EXERCISE GOAL
The required output is every line from the one with "कैंपेन हुआ वायरल" through the final line of the data below, unchanged.

EXERCISE MATERIAL
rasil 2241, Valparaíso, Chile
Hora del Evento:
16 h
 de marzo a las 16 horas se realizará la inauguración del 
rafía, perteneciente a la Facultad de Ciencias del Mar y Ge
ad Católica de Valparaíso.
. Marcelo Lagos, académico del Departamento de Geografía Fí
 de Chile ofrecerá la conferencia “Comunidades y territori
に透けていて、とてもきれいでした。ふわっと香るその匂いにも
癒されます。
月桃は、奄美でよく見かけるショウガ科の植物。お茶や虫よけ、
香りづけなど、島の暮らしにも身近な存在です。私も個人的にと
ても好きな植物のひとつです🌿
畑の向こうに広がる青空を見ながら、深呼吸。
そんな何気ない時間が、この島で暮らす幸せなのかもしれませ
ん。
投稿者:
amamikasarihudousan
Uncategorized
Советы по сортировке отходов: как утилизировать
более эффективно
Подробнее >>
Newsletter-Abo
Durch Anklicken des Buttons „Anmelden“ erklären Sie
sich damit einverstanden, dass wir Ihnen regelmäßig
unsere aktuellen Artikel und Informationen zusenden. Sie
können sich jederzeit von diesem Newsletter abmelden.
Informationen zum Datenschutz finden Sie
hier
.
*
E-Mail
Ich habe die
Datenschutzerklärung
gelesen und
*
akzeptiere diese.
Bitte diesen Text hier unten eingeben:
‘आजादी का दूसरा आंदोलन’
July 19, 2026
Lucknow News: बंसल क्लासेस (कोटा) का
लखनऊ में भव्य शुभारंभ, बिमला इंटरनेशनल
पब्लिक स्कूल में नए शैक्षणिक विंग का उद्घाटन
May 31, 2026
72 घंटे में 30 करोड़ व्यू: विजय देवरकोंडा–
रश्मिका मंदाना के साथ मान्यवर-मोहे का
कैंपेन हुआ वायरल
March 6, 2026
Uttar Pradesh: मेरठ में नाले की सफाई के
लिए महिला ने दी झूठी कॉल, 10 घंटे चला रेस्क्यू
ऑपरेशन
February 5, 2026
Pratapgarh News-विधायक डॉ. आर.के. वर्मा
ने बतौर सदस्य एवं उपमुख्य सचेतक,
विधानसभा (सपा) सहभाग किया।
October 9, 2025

EXERCISE RESULT
कैंपेन हुआ वायरल
March 6, 2026
Uttar Pradesh: मेरठ में नाले की सफाई के
लिए महिला ने दी झूठी कॉल, 10 घंटे चला रेस्क्यू
ऑपरेशन
February 5, 2026
Pratapgarh News-विधायक डॉ. आर.के. वर्मा
ने बतौर सदस्य एवं उपमुख्य सचेतक,
विधानसभा (सपा) सहभाग किया।
October 9, 2025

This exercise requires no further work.